I was facing the same issue and it was a lit bit difficult to spot at first, the problem is that I had var store = sessions.NewCookieStore(securecookie.GenerateRandomKey(10)) so each time I restart the server, a new key for the store is been generated, and if you previously have saved the cookie into web browser, then it would cause an error when trying to decode the cookie because it is using the new key and not the key when the cookie was created at first. This could be an issue difficult to spot even worst when deploying into kubernetes, because sometimes a node(machine) needs to restart and that node will generate it´s own key and that could cause a conflict with the others nodes. I would recommend not to generate a random key, instead, insert manually a key so you won´t face that issue, like: var store = sessions.NewCookieStore([]byte("asdaskdhasdhgsajdgasdsadksakdhasidoajsdousahdopj"))

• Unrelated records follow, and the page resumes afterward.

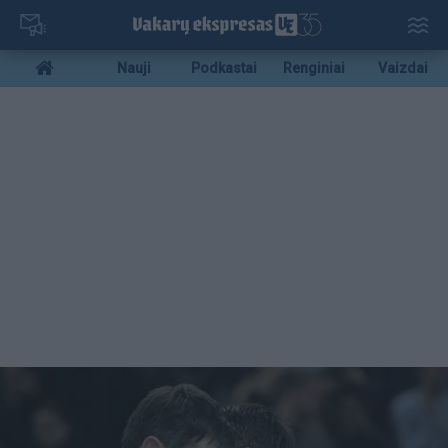
Pereiti
į
pagrindinį
Mobile
Nauji
Podkastai
Renginiai
Vaizdai
turinį
menu
bottom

elithrar commented 6 years ago

You shouldn't embed keys/credentials into your source code. Instead, you should pass them in via the environment - e.g. os.Getenv("APPNAME_SESSION_KEY"). That environment may be bootstrapped by your deployment system - in the k8s case, using the Secrets functionality: https://kubernetes.io/docs/concepts/configuration/secret/#using-secrets-as-environment-variables

RubenGarcia commented 3 years ago

I am also affected due a long keycloak token.

SharkFourSix commented 4 months ago

You shouldn't embed keys/credentials into your source code. Instead, you should pass them in via the environment - e.g. os.Getenv("APPNAME_SESSION_KEY"). That environment may be bootstrapped by your deployment system - in the k8s case, using the Secrets functionality: https://kubernetes.io/docs/concepts/configuration/secret/#using-secrets-as-environment-variables

You should also be cautious using ENV variables because on linux you do not need sudo privileges to peek into other process's ENV variables. :wink:. Meaning anyone that can list processes on an instance can easily grab those secrets without needing to have access to the .ENV file.